Question

Find the eccentricity of the ellipse in which the length of the minor axis is equal to one fourth of the distance between foci.

• A. \( \frac{4}{\sqrt{17}} \)
• B. \( \frac{2}{\sqrt{17}} \)
• C. \( \frac{7}{\sqrt{17}} \)
• D. \( \frac{8}{\sqrt{17}} \)

Hint:

For an ellipse, the relationship between the minor axis, the major axis, and the eccentricity is important for determining the eccentricity when other parameters are given.

Answer 1

The Correct Option is B

For an ellipse, the relationship between the semi-major axis \( a \), semi-minor axis \( b \), and the eccentricity \( e \) is given by: \[ e^2 = 1 - \frac{b^2}{a^2} \] We are given that the length of the minor axis is equal to one fourth of the distance between the foci.

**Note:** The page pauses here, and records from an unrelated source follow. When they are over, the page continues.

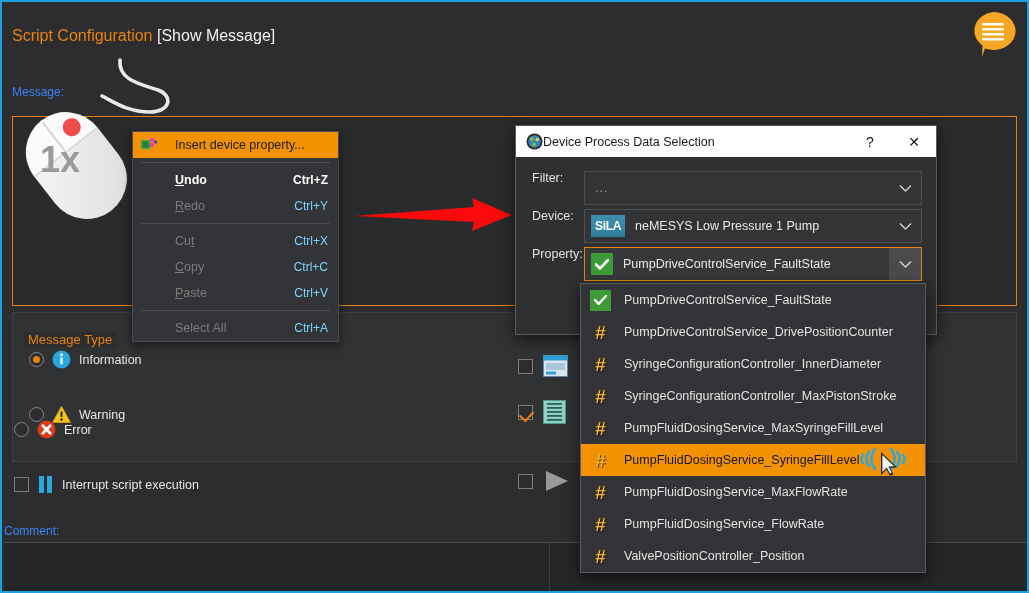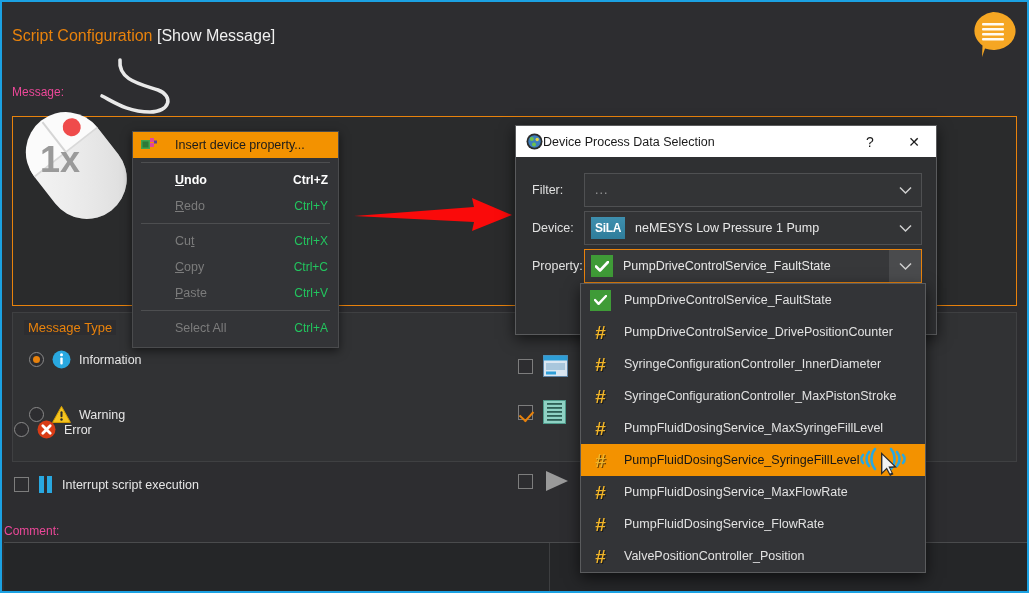"Message:" .field-label { color: #ec4899 -> #3b82f6 }
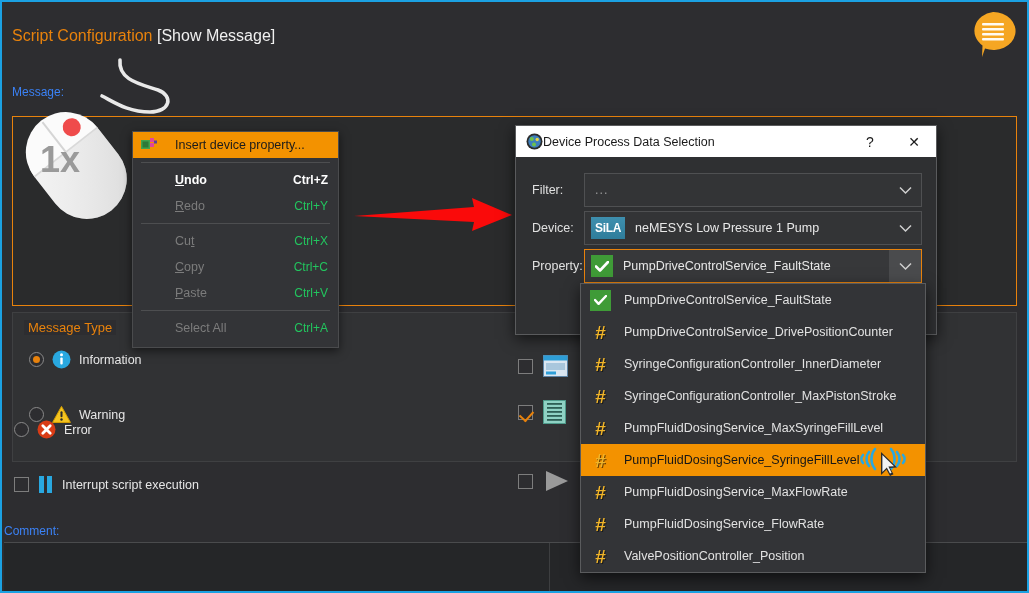"Insert device property..." .ctx-menu { padding-bottom: 6px -> 0 }
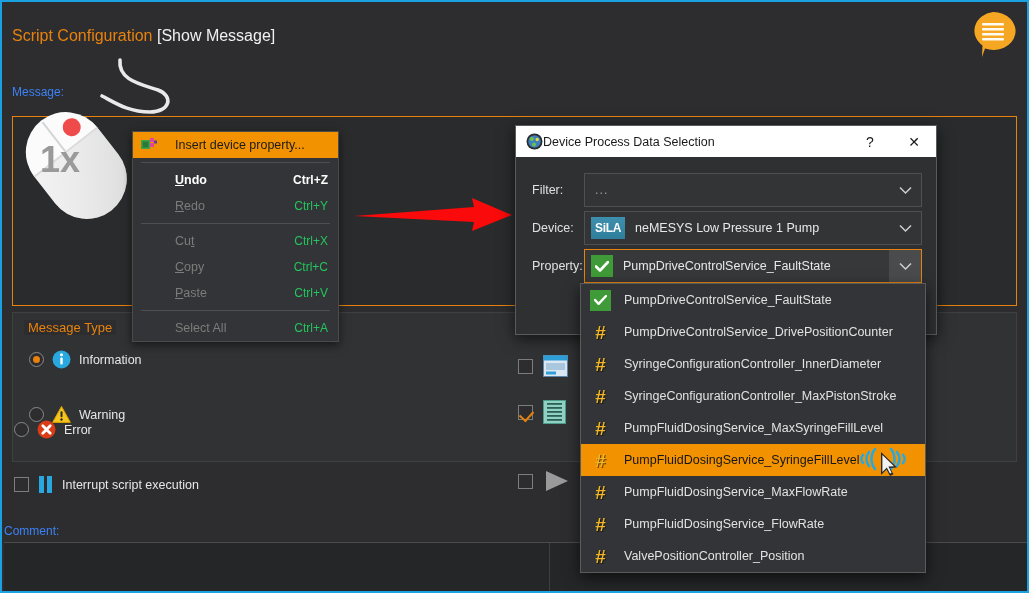"Filter:" .dlg-row { align-items: center -> flex-start }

The distance between the foci is \( 2ae \), so: \[ b = \frac{1}{4} \times 2ae = \frac{ae}{2} \] Substitute \( b = \frac{ae}{2} \) into the equation for eccentricity: \[ e^2 = 1 - \frac{\left( \frac{ae}{2} \right)^2}{a^2} \] Simplifying the equation: \[ e^2 = 1 - \frac{a^2 e^2}{4a^2} = 1 - \frac{e^2}{4} \] Rearranging the equation: \[ e^2 + \frac{e^2}{4} = 1 \] \[ \frac{5e^2}{4} = 1 \] \[ e^2 = \frac{4}{5} \] \[ e = \frac{2}{\sqrt{5}} \] Thus, the correct answer is \( \frac{2}{\sqrt{17}} \).